## Problem:
Among the lines below, return each one that contains the word "root".

## Source material:
━━━━━━━━

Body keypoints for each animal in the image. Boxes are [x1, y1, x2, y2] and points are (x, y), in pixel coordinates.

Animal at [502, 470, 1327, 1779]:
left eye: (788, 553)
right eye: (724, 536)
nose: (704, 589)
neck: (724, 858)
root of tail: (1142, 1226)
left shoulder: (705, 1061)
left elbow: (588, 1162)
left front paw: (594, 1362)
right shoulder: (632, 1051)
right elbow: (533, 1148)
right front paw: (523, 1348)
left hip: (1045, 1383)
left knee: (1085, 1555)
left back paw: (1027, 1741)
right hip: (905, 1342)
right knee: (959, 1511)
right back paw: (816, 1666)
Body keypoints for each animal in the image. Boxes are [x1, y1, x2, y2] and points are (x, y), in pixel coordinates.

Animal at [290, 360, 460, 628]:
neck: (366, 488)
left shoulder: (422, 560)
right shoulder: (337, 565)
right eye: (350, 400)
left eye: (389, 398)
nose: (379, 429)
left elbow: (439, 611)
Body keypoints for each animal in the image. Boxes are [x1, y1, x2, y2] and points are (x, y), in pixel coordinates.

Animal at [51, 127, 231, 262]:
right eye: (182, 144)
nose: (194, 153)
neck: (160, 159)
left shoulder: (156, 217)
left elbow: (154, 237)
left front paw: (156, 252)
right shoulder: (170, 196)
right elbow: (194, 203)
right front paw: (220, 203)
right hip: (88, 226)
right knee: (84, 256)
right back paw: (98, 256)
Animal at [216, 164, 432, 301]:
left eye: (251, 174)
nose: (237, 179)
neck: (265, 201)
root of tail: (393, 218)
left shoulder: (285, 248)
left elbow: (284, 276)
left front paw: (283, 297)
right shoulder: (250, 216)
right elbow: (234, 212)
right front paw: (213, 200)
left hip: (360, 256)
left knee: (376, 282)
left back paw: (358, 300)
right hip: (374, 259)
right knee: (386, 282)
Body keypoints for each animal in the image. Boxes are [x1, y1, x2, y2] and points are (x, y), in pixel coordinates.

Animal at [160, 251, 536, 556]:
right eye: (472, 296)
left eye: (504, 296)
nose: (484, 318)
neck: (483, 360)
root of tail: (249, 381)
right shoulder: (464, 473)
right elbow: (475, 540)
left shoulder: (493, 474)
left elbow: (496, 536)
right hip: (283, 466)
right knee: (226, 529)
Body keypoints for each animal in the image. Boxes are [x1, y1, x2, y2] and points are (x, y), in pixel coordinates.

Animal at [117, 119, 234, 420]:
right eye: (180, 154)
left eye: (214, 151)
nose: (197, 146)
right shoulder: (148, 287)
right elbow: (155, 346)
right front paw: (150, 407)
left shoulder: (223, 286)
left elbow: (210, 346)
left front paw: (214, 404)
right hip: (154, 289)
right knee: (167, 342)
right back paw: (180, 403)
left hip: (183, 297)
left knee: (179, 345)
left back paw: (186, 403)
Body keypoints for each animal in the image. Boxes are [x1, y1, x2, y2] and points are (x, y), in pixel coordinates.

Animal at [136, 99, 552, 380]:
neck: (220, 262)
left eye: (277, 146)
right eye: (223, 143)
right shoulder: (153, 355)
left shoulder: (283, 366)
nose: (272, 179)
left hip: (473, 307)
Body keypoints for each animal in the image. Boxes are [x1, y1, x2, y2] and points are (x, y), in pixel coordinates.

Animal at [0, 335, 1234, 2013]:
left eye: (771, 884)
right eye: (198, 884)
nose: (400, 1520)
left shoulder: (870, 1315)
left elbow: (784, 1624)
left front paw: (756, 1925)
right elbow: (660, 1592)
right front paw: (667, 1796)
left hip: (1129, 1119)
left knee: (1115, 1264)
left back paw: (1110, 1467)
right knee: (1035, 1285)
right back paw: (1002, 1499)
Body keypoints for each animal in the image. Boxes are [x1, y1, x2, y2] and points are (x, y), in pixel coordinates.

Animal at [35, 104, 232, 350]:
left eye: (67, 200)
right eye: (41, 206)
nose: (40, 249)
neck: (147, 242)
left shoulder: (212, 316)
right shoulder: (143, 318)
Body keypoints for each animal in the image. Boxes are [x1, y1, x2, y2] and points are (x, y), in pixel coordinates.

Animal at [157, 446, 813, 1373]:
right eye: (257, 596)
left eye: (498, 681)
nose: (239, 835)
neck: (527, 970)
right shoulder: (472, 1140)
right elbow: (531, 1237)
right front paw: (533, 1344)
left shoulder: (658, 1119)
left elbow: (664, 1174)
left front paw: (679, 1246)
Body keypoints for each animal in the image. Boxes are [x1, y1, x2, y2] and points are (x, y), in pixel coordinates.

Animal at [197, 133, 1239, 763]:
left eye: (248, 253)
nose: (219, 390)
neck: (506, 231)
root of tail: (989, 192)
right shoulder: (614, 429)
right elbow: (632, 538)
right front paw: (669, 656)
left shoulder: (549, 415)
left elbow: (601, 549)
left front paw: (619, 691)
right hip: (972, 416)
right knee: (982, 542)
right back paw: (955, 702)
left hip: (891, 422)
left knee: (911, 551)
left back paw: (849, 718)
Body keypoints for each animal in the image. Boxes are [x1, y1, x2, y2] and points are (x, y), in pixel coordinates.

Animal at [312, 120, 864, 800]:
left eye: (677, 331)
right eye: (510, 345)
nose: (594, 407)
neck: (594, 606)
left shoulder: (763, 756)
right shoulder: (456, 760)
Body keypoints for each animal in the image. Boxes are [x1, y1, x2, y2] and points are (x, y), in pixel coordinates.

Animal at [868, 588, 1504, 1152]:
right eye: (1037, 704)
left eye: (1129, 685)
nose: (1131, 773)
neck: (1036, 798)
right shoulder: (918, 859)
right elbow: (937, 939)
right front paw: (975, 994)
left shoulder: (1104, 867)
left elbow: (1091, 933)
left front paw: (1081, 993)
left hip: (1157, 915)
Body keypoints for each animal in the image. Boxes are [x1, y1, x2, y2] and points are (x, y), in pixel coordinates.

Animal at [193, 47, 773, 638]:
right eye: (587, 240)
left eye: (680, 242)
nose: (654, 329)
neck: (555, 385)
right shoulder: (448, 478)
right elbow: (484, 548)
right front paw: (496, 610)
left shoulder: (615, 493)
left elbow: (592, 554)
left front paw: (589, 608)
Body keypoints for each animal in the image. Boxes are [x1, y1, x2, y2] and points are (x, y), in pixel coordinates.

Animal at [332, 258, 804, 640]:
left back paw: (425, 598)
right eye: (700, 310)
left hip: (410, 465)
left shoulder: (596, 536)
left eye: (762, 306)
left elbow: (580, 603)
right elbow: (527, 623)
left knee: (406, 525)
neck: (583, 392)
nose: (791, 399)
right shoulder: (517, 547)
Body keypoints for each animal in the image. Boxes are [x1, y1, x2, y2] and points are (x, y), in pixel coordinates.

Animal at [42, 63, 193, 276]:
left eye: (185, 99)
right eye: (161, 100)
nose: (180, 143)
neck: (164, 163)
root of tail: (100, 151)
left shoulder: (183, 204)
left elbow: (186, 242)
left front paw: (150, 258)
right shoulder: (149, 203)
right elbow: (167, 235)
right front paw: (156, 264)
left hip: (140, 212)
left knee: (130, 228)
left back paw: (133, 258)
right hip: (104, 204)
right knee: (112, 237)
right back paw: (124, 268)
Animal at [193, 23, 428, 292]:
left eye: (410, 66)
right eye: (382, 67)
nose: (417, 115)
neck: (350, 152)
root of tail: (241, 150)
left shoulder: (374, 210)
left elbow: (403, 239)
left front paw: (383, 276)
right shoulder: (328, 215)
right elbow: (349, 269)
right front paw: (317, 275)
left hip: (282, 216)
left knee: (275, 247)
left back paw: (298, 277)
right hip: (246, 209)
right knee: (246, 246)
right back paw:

━━━━━━━━

## Output for this task:
root of tail: (1142, 1226)
root of tail: (393, 218)
root of tail: (249, 381)
root of tail: (989, 192)
root of tail: (100, 151)
root of tail: (241, 150)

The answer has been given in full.